DAN CEARNS The Standard


As the old saying goes, the wheels of government turn slowly, and with no project does that seem more the case than the New Animal Shelter for Uxbridge-Scugog. The community, eagerly awaiting the shelter, can't help but feel the weight of this delay.

Scugog Council's agenda for the Planning and Community Affairs meeting on April 15th includes a report calling for the council to start "reinitiating planning" of a new animal shelter.

This report calls for the hiring of a project manager and for a report to come back to Scugog Council with "a process, potential scope, costing, and approximate timelines to build a new animal shelter for Council to consider moving forward on a new Animal Shelter at 5500 Lakeridge Road." Of course, this is the municipality being thorough, but when thinking about this, you have to remember how long this project has been on the books.

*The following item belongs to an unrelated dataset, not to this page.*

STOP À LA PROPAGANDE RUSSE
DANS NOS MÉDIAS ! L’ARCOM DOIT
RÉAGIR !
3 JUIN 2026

The New Animal Shelter for Uxbridge-Scugog's charitable board was formed in 2011, 13 years ago. This project has been on hold since 2019, after costs came in higher than either Uxbridge or Scugog expected, and at the time, a press release was issued stating Uxbridge would be seeking new community funding partners to help. It took five years for this project to be restarted, and now the process feels like it will be a while longer before shovels can even be allowed to be in the ground. Let's look at the process. With the recommendation in the report, a report must first come back to council so councillors can "consider moving forward." Nothing is guaranteed, and if costs or design or any portions of this project are not what these councillors want, it can lead to further delays in the project process. Not to mention, this is a two-municipality process. If Scugog says yes, Uxbridge needs to say yes, too, for anything to move forward.

Looking further in the report, it stated a "steering committee would be developed to provide oversight of the project beginning with the planning phase." For those unaware of what this means, a committee would be formed, and that committee would send recommendations to the council. More meetings to add to the process. And if, and again, there's no guarantee, the project proceeds past the planning phase, the two municipalities would then need to hammer out a new agreement "to reflect the status of the new site and the shared ownership/services of the new shelter," according to the report.

While this project has had years of fundraising and planning put into it, at this time it seems like residents are going to have to wait a good while longer for the creation of a new animal shelter.